Sicklick and his colleague, Gladys Nieves, regularly give lectures to residents and practicing physicians on housing and education law, adolescent privacy rights, Social Security and Medicaid regulations, insurance rules and policies, food stamp eligibility and other aspects of social welfare law.

"This program has a major impact on the training of future pediatricians," said Dworkin, who supervises residents at the children's hospital. "We have a case management conference every Friday. Prior to this, it would be unusual to discuss psychosocial or legal problems in dealing with a patient."

Now it is routine.

The goal, Sicklick said, is to change the way pediatricians think. Doctors are very good at treating organ systems, but they are completely unprepared to take on the social systems that can make people sick or interfere with recovery.

His latest venture is to add six questions to those that doctors ask during their standard medical history and physical. None of the questions addresses anything that a well-educated doctor is prepared to treat.

Do you have enough food?

What are your housing conditions like?

Do you have enough money in the house to pay for necessities?

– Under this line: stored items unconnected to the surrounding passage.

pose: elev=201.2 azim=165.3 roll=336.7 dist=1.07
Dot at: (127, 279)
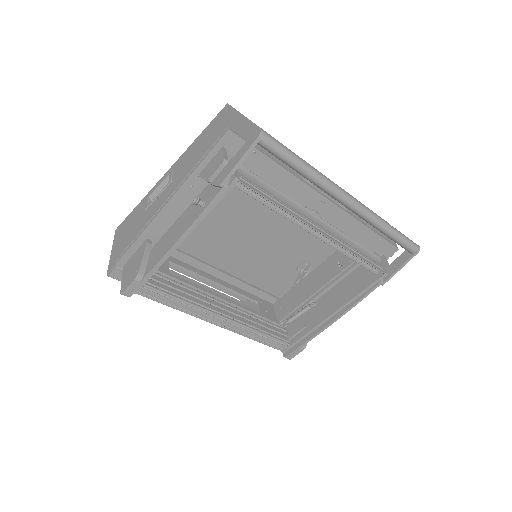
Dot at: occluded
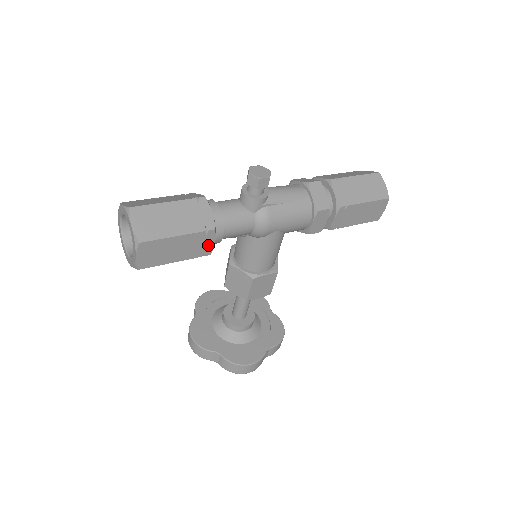
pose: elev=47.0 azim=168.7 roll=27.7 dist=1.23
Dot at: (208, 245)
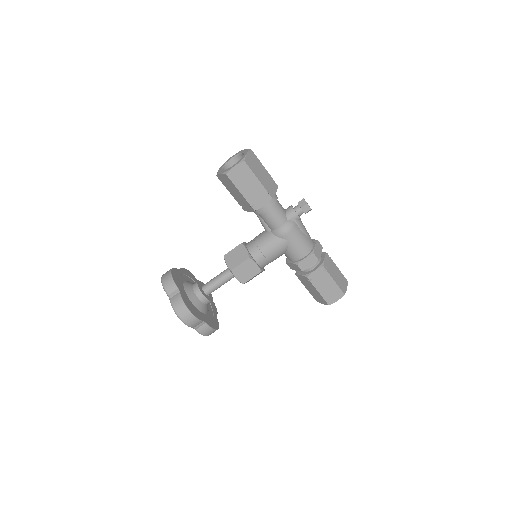
Dot at: (260, 203)
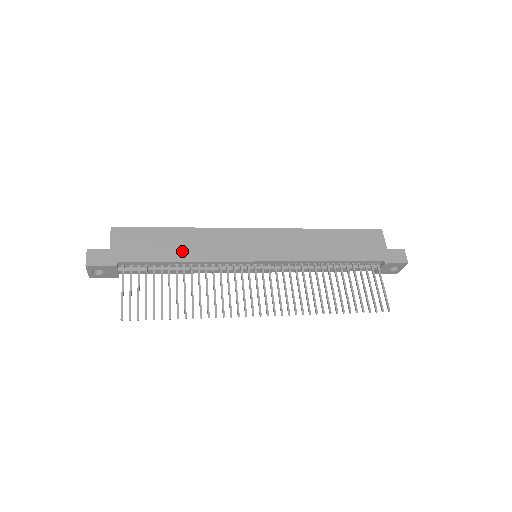
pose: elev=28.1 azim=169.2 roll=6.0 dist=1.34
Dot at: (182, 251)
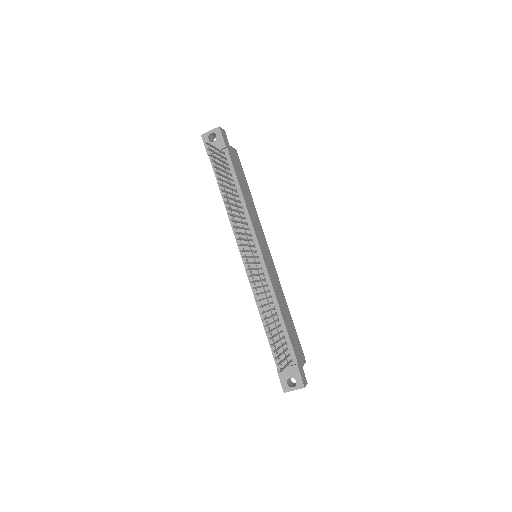
Dot at: (246, 195)
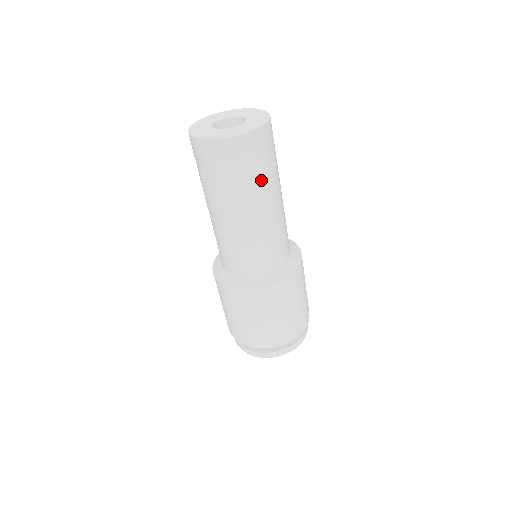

Have you had any problems with your medical insurance?

Do you believe your child is being properly educated?

Do you feel safe in your house?

In the past there was no reason for a doctor to ask those questions. What could the doctor, already behind schedule with five minutes to see each patient, 10 patients backlogged in the waiting room and a list of phone messages to return, do to help?

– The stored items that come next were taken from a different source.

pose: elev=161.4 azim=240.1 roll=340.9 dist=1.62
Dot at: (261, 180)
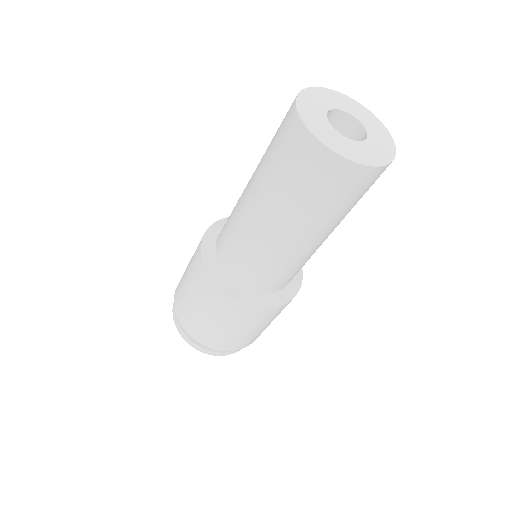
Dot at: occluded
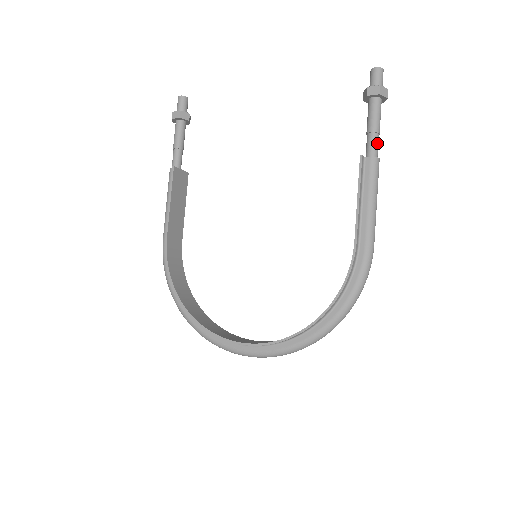
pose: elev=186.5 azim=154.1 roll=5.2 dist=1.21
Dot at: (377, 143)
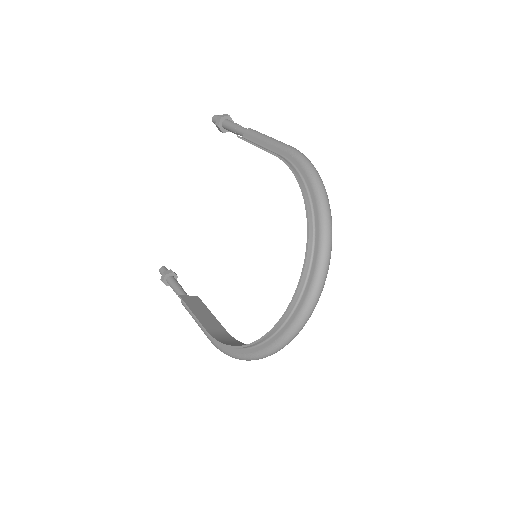
Dot at: (243, 128)
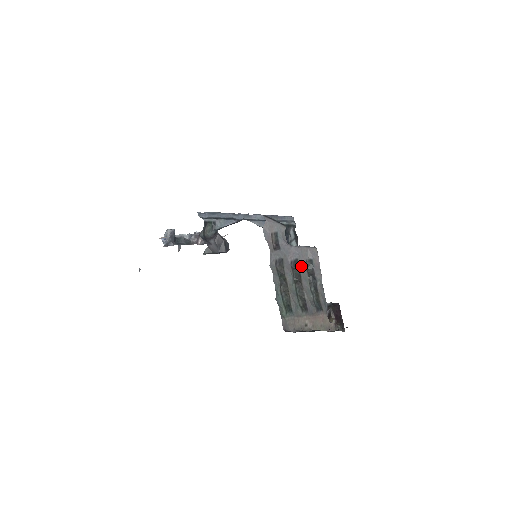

But with training, a physician may be able to make the one necessary phone call and have a hungry family's food stamps re-instated. And if not, the doctor can always refer the patient to one of the lawyers.

Deveaux said her clients light up when they learn there's a lawyer down the hall at the Albany Avenue clinic who will help them without charge. But with Sicklick's training, she also has been able to handle some issues herself.

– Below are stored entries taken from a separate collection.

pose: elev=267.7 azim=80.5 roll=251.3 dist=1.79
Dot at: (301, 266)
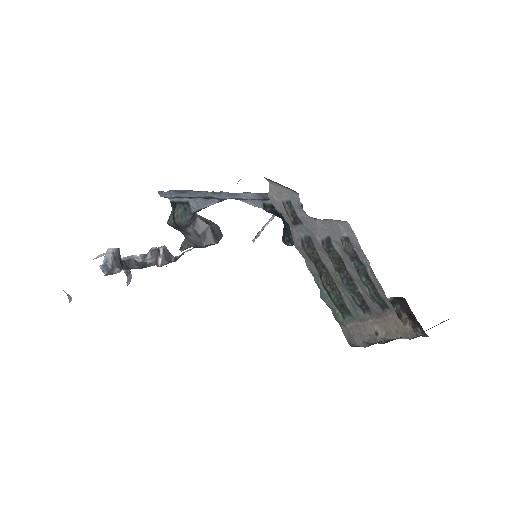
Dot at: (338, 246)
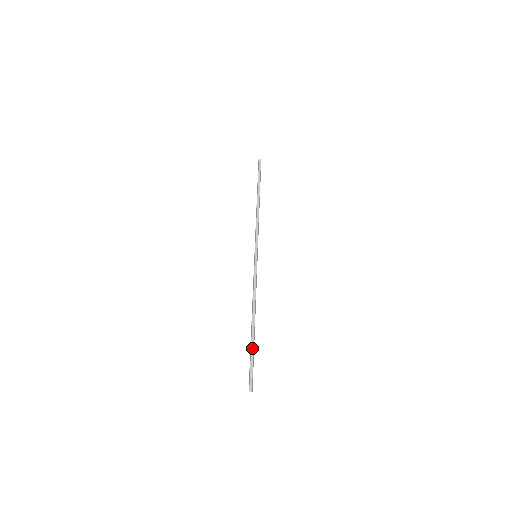
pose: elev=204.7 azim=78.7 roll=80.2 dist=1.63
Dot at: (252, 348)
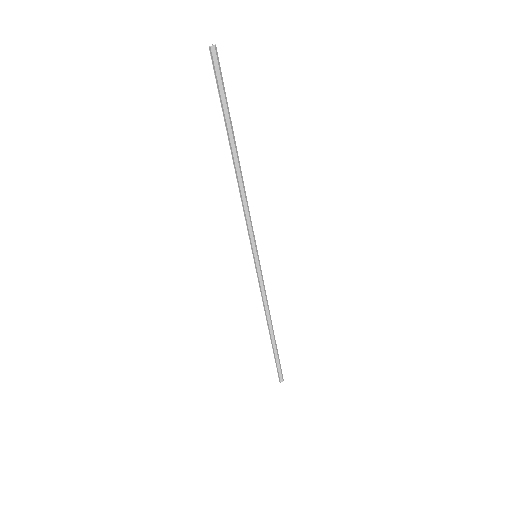
Dot at: (275, 353)
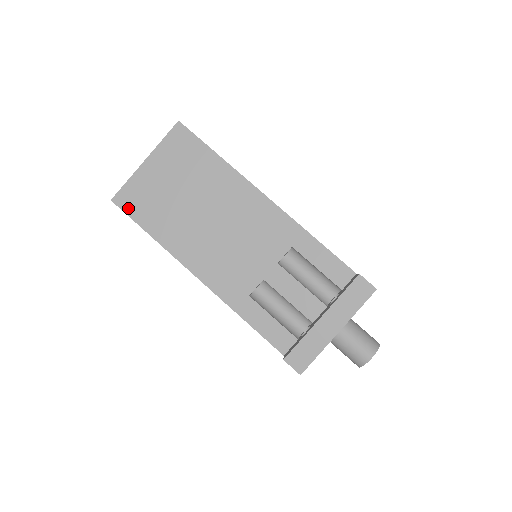
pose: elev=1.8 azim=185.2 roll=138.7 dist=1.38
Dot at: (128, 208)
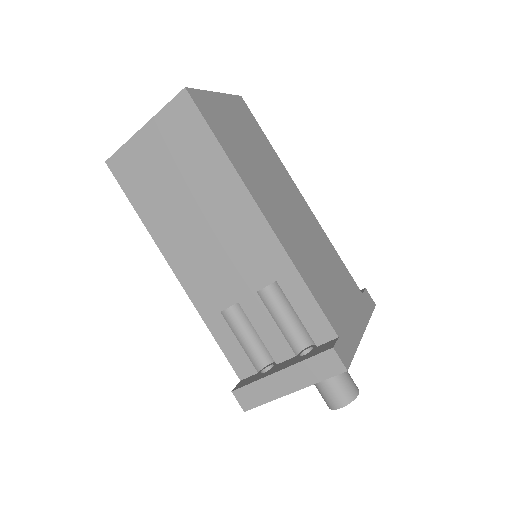
Dot at: (120, 176)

The other day the mother of a patient called Deveaux to complain that her apartment was infested with mice and she was planning to withhold the rent. After a brief consultation with Sicklick, Deveaux learned that the mother could pay her rent to the housing court instead of the landlord until the apartment was cleaned.

Deveaux told the mother the steps she would have to take to protect her rights. The brief telephone conversation empowered the mother to take action and spared Deveaux the need to write a letter to the landlord. Deveaux said the process empowered her as well.

"I'm talking to the patient, I'm not [just] holding their hand saying we'll get through this. I know what the laws are."